It is trite, perhaps, to say such tales require an expert hand in order to make sense of the senseless, to allow the sane a window into insanity. It might also be the sort of canard that makes it even more difficult for the reader to gain a foothold in this vertiginous narrative. With My Dog-Eyes, written sometime around 1983, is perhaps Hilst's most challenging yet potentially rewarding prose works. In his introduction, translator Adam Morris notes that her short tale (the print edition contains only 59 pages) on the unraveling life and sanity of the mathematician Amós Kéres perhaps should be viewed as a nexus that Hilst believed existed between genius and madness, poetry and mathematics.
Certainly there are elements within this novella that seem to support this assertion. Let's consider the paragraph quoted above. Showing a merging conversation between Amós and a woman, Amanda, the purposeful confusion of voice serves to conflate not just voice but personality into a seamless entity that manages to achieve a unity of character despite everything else seemingly being inane or opposed to this illusive unity. Amós/Amanda switch readily between the picayune and the profound, between the fears of fading youth and the stench of a kid's fart, between expressing what is acceptable and what is out-of-bounds for "polite" conversation. This paragraph, which is merely but one of a few dozen similar paragraphs I could have quoted here, serves to mark yet another shift from an orderly, sequential mind to a person whose thoughts and perceptions are becoming decidedly non-linear.

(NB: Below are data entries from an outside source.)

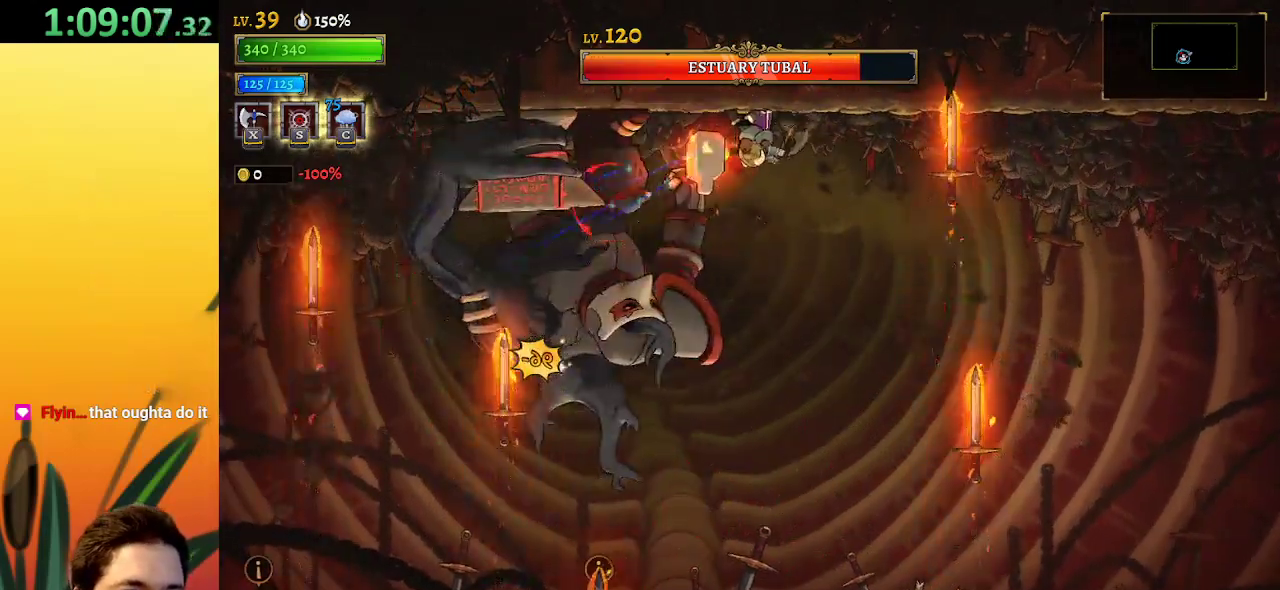
{"keys": ["right"], "events": [[67, "x", "up"], [450, "right", "down"]]}
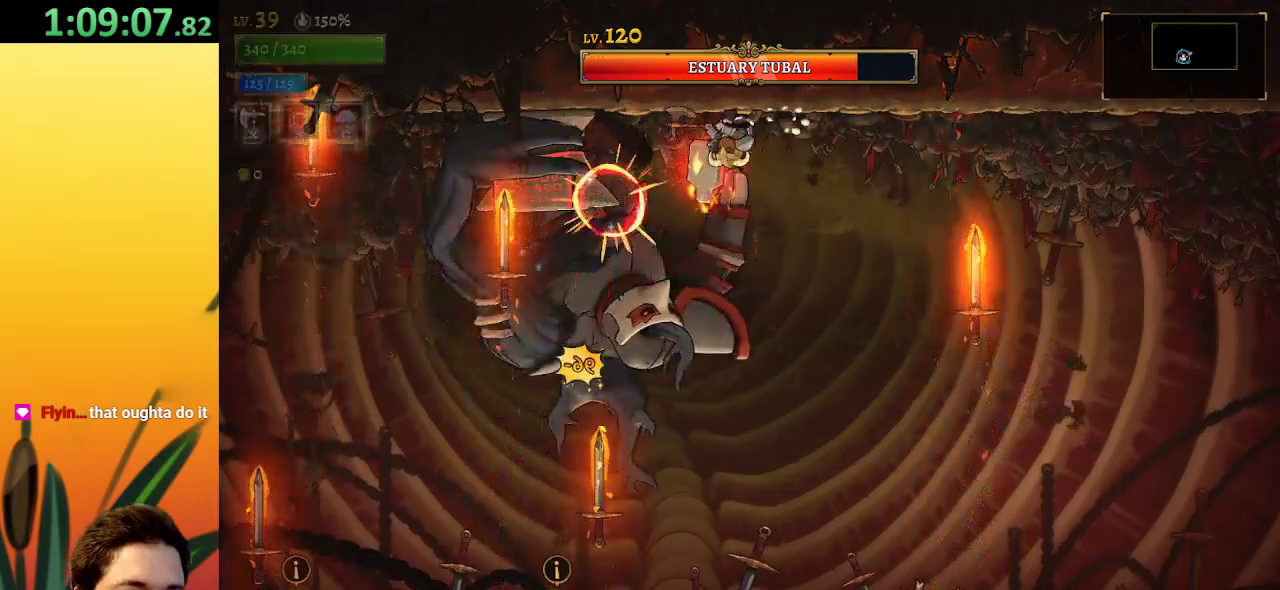
{"keys": [], "events": [[284, "left", "down"], [284, "right", "up"], [334, "x", "down"], [384, "left", "up"], [417, "x", "up"]]}
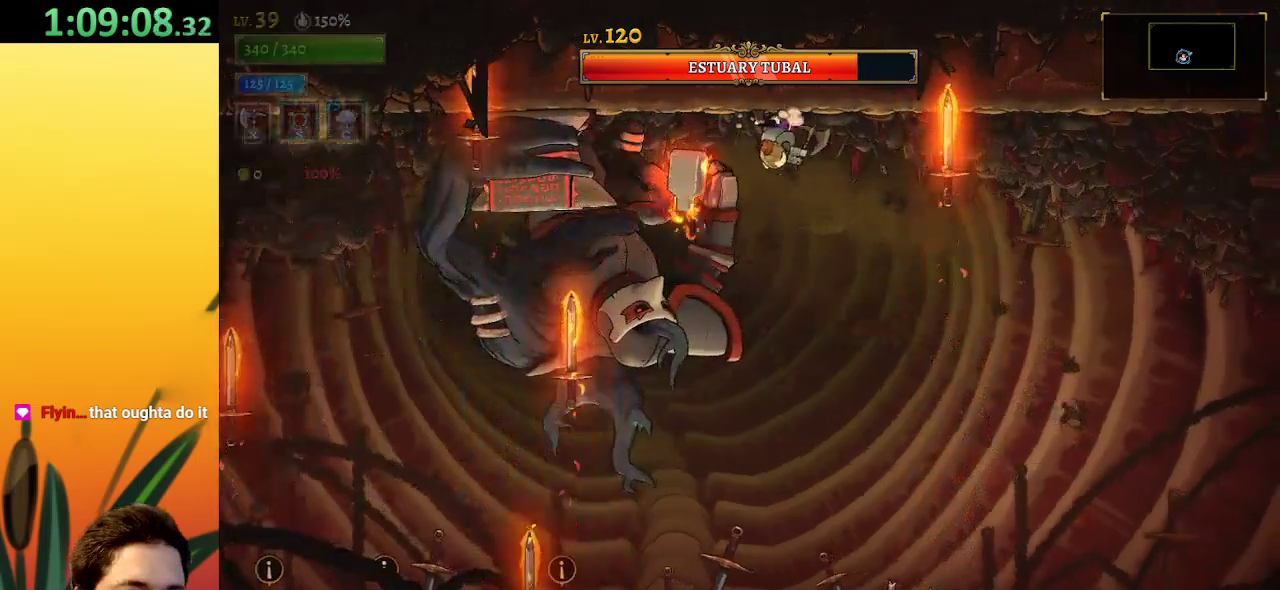
{"keys": ["x"], "events": [[450, "x", "down"]]}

This effect can disorient readers accustomed to more orderly narratives. Yet for the most part, With My Dog-Eyes manages to create a detailed simulation of madness through its own disjointed, crazed patchwork of dialogues and reflections. It is point to use the usual critical tools to assess the effectiveness of Hilst's story. Her characters do not depend upon plausibility in order to be effective, unless one wants to judge "plausibility" on the ways that it diverges from how a "normal" person would think and act. As a corollary, the same applies to her prose, particularly her dialogues. As seen above, taken at surface level, the quoted conversation would induce eye-widening and a head shake before the narrator/s would be dismissed. But when viewed as a window into the mind of a possibly unbalanced individual, passages such as this capture well this sense of difference and flattening of typical perception/interpretation patterns.
With My Dog-Eyes is by no stretch an "easy" fiction to read, nor is it intended for most readers. It is a piece of avant-garde, Modernist fiction and while it is easy to see connects, as Morris does in his introduction, between Joyce, Beckett, and Russell, I also noticed several similarities between Hilst's story and some of the works, prose and poetry alike, of early-to-mid 20th century Argentine writer Oliverio Girondo, particularly in his use of "mad" narrators in order to dissolve narrative expect ions in the search for something truly experiential, if not always experimental in nature. Hilst is perhaps more successful than Girondo in her use of "mad" characters in order to create complex but fascinating tales, but her style is certainly an acquired taste, albeit one that I have had for several years. With this in mind, I give a qualified recommendation for readers who do enjoy reading similarly challenging works to read With My Dog-Eyes. It "may not be for everyone," but for those for whom it "may be for," it certainly packs a semantical wallop.